Standards of Attraction

    Ryan

    What is it we take into account when we judge another person, based on our physical standards? Is it a scale of one to ten? Maybe, it’s dependent on the age factor “What will they look like in ten, twenty, thirty years?” Then again it could be a matter of body over facial feature “They do have a hard body, but not so pretty in the mug.”

    No matter how you look at your search for that special someone, looks do matter. However, we’ve become so conditioned by the entertainment industry and social media that we tend to hold our standards too high. Where is the bar, and when do we hit it if it continues to be raised a little more each time?

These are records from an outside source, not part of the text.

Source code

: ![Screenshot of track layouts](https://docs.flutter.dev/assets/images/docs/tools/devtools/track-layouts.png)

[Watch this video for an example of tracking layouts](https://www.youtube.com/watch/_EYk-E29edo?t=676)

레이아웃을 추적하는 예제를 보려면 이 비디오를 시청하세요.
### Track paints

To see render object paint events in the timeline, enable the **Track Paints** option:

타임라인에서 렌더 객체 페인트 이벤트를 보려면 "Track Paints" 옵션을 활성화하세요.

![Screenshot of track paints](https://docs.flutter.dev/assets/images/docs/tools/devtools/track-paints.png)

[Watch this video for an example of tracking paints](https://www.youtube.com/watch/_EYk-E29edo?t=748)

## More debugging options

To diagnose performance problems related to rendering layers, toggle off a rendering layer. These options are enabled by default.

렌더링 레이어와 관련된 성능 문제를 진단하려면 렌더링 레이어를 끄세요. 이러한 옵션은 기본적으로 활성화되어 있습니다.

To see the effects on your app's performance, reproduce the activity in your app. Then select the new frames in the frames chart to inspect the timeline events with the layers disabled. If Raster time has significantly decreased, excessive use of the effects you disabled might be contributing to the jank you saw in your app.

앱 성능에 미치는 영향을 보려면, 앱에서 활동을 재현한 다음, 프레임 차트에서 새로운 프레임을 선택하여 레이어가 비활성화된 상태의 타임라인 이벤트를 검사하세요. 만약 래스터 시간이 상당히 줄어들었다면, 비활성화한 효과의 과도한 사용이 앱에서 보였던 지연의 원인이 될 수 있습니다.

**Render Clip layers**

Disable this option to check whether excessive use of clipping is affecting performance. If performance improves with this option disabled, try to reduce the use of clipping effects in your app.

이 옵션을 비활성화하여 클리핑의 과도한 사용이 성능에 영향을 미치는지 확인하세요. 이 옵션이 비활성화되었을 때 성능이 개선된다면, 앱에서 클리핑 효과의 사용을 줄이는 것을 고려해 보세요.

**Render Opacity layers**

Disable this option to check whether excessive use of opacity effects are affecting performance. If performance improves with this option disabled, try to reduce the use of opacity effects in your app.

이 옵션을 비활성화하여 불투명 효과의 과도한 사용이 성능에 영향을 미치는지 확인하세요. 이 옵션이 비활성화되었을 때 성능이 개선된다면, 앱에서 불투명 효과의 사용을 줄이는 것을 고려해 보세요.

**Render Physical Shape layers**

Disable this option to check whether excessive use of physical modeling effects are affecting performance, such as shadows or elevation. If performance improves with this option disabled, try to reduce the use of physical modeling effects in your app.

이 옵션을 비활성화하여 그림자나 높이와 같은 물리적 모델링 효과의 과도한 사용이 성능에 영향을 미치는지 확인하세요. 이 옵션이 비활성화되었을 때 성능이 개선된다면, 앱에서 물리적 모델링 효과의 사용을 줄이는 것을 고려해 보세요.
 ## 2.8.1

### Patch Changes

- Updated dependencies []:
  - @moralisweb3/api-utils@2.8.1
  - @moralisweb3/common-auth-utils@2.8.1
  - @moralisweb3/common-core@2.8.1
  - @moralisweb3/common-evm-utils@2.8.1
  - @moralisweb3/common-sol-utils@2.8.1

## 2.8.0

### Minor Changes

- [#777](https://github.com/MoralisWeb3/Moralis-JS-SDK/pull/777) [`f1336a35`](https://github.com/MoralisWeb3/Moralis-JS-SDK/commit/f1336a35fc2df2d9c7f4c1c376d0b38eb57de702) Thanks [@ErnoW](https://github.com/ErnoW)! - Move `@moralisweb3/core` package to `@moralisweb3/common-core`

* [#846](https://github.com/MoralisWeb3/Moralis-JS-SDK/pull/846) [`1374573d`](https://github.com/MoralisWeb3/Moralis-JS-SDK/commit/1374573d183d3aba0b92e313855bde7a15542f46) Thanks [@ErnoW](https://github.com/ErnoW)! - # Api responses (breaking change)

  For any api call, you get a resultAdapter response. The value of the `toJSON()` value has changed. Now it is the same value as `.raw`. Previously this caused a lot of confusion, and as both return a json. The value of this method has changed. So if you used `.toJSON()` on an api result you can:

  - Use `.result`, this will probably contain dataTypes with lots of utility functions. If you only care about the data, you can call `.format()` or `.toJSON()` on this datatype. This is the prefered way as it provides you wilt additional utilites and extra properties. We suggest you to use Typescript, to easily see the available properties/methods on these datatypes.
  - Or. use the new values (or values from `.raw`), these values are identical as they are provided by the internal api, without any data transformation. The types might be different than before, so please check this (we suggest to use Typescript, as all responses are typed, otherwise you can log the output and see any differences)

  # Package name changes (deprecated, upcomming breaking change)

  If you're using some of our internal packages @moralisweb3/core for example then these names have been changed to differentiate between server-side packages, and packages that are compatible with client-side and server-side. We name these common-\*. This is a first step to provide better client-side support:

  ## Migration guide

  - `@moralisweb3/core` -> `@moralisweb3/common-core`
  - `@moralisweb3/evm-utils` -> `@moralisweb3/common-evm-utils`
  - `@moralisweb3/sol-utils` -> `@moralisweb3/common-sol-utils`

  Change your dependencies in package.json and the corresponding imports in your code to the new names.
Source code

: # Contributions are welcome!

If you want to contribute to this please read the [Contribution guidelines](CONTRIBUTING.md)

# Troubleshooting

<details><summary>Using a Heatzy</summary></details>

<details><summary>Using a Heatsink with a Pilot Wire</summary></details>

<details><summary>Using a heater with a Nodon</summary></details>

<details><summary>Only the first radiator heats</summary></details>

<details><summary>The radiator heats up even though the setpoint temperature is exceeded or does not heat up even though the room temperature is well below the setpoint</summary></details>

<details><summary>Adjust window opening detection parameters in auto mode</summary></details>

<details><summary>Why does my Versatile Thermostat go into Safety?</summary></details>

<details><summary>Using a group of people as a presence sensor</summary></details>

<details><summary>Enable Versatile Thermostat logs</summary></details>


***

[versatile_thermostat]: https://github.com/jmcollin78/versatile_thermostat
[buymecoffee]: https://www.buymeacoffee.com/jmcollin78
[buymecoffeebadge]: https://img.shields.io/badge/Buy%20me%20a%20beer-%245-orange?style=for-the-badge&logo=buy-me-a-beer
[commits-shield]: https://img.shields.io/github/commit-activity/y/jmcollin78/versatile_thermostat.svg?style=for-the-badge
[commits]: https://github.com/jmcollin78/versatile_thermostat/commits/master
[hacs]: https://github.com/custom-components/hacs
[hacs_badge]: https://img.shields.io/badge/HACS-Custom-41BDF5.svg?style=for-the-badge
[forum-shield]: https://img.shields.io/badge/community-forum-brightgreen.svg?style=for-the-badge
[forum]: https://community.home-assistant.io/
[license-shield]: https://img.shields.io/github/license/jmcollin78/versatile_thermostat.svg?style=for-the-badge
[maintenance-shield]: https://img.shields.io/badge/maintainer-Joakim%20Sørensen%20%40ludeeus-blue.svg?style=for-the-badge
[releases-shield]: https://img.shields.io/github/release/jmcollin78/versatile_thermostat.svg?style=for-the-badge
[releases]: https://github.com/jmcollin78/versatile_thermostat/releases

    I will be the first one to admit I do have physical standards of beauty. However I do not obsess on perfection. I look at my standards as a reasonable balance in what I am looking for in a relationship. I’m sure we have all heard the advice that the First Impression is Always the Most Important, well when it comes to meeting someone to date physical attraction is usually the catalyst for the approach. The simple fact is that we all want to be with someone we are attracted too, and who in turn is attracted to us.

    “But isn’t what’s on the inside more important than what’s on the outside?” one would ask. My simple answer would be no. There must be a balance. If you entered a relationship strictly on the basis that someone is attractive, it’s quite possible they might be a soul sucking demon on the inside. On the other hand, if you had only the emotional attraction and yet could not find the person sexually arousing it would complicate the relationship from a lack of physical intimacy. It’s sad but true. However we often forget the age old adage that “Beauty is in the Eye of the Beholder.”

    We are all a little narcissistic in our own ways, so we either feel we’re hot stuff or never good enough. But, our physical beauty is a subjective judgment made by those around us. So our physical standards are in turn subjective of the person we are attracted too.

    Let me break down my standards in terminology that is extremely simplistic and almost crass. Would I kick them out of bed? If the answer is no, then they meet my standards. Though I use a “Closing Time” formula as an example, it’s better than asking the question “I wonder what they look like naked?” or “How do I get them into my bed?” Which sadly is what a lot of us find ourselves doing at times?

    It’s very hard to find that balance, but it is achievable if we stop raising the bar every time our standards are met. Good luck out there folks.